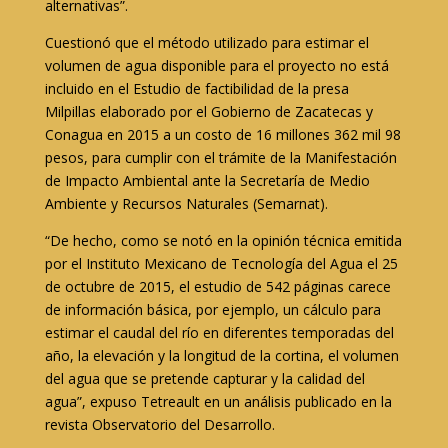
alternativas”.
Cuestionó que el método utilizado para estimar el
volumen de agua disponible para el proyecto no está
incluido en el Estudio de factibilidad de la presa
Milpillas elaborado por el Gobierno de Zacatecas y
Conagua en 2015 a un costo de 16 millones 362 mil 98
pesos, para cumplir con el trámite de la Manifestación
de Impacto Ambiental ante la Secretaría de Medio
Ambiente y Recursos Naturales (Semarnat).
“De hecho, como se notó en la opinión técnica emitida
por el Instituto Mexicano de Tecnología del Agua el 25
de octubre de 2015, el estudio de 542 páginas carece
de información básica, por ejemplo, un cálculo para
estimar el caudal del río en diferentes temporadas del
año, la elevación y la longitud de la cortina, el volumen
del agua que se pretende capturar y la calidad del
agua”, expuso Tetreault en un análisis publicado en la
revista Observatorio del Desarrollo.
▬▬▬▬▬▬
WHAT THIS TASK INVOLVES - The expected answer is a copy of each line above containing "volumen".

SOLVED EXERCISE -
volumen de agua disponible para el proyecto no está
año, la elevación y la longitud de la cortina, el volumen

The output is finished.